I'm super exciting about this: privacy/security trade-offs in abuse systems are crucial and not discussed nearly enough.
@Google Anti-abuse system used to be a feature. It's becoming a mandate.

The speaker mentions the "Christchurch call":
@Google Reported users are users. Their data is user data, and legitimate users are often reported. You can't just make abuse a completely separate thing.
@Google General privacy needs still applied. Data should be purposed-limited, you need to limit data access correctly, deletions need to be propagated correctly.
@Google In abuse systems, there are specific privacy challenges. The first is to maintain a source of truth.

One example: keeping spam email content, to prevent it from being used in spam campaigns again.
@Google You need to minimize access correctly. Abuse systems are going to help respond to subpoenas and regulatory inquiries. Abuse analysts and raters need to be able to write rules and examine trends.
@Google Abuse systems contain exceptional processing paths, that you have to make sure are not used for any other purpose.
@Google You can address this with design patterns:
- mostly-transient processing and data minimization
- semantic annotations and granular access controls
- siloed data-processing exceptions.
@Google How do you keep canonical stores canonical?

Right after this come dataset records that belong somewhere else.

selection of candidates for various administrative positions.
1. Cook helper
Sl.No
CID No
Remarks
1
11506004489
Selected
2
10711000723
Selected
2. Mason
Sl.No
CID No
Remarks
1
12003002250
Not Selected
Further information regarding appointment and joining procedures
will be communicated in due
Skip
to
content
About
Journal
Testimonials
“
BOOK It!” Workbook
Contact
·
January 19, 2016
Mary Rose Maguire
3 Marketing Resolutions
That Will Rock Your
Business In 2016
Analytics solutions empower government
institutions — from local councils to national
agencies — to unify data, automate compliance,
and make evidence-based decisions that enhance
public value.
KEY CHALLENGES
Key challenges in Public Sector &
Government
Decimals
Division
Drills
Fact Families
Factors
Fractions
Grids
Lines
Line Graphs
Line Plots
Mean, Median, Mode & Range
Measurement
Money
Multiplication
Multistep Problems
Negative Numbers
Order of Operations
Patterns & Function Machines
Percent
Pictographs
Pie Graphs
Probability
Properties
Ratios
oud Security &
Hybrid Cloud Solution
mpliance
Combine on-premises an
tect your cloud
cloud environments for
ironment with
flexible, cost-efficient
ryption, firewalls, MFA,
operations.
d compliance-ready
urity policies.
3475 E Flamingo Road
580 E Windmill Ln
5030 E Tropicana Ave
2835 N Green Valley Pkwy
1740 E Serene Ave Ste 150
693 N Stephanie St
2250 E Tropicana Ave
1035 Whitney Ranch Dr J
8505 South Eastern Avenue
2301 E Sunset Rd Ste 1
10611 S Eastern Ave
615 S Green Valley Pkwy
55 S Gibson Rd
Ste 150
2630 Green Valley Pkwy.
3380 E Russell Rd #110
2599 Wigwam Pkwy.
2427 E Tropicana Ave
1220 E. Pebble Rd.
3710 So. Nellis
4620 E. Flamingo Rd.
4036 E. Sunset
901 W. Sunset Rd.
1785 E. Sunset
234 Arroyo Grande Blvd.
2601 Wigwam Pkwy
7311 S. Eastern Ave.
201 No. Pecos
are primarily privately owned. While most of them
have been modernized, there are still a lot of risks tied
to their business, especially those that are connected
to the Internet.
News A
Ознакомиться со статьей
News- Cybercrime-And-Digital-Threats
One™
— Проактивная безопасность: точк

Fighting abuse often requires purpose-limited processing, and keeping everything inside a silo gives you much more control over APIs.
@Google Normal deletion behaviors can obscure abusive patterns. You still want to delete things from your canonical repository; so it can't be the one you use for abuse systems (where you need longer retention for some things).
This sums up these two possible paths of deleted data with abuse systems.
And there's still data you need to keep, for example:
- golden datasets
- abuse verdicts
- trust scores
- appeals data
You also have to keep access minimal and auditable. How do you do it?

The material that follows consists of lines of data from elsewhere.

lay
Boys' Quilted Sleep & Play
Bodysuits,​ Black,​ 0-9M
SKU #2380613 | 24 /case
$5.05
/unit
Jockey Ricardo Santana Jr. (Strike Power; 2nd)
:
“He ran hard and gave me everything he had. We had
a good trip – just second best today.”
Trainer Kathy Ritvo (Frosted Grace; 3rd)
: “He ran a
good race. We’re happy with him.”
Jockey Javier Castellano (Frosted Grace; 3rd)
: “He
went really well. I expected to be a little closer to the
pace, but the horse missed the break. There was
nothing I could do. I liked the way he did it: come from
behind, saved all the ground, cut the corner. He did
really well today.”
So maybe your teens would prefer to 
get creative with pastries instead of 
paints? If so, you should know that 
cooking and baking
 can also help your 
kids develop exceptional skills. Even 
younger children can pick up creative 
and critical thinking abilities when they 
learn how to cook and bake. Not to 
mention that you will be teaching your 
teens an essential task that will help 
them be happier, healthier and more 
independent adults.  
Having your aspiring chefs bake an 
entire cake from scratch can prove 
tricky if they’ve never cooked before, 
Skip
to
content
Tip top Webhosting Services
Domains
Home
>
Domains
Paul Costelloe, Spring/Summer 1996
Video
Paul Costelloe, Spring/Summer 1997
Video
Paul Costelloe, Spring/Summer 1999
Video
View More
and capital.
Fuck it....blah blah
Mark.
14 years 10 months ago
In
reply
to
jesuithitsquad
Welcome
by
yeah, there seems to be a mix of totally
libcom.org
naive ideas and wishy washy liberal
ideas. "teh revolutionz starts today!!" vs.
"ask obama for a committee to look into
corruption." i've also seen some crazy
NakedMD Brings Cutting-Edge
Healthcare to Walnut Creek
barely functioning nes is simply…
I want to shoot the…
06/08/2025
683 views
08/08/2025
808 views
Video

First, you add semantic annotations to your data, to know what each field contains. Things like "this int64 is a pseudonymous ID".
(Woa, this talk is making many more things public than I expected!)
Then, you build access controls around these semantics annotations.

This allows you to check e.g. that analysts only use the data that they need when running queries.
You want your abuse systems to ingest only the data you need and only when you need it.

The intake process can be event-driven, like with automated scanning or user reports.
And you want to keep it in the least sensitive form possible. If you don't need the user-generated content to build your abuse-fighting intelligence, then throw away the content, but keep the scores.

When designing exceptional processing, narrow the output as much as you can.
In summary: make guarantees (invariants?) predictable, with org-wide retention practices. Centralize your exceptional processing, and there, make decisions about retention only after a verdict is reached. Label your data, use it for granular access controls.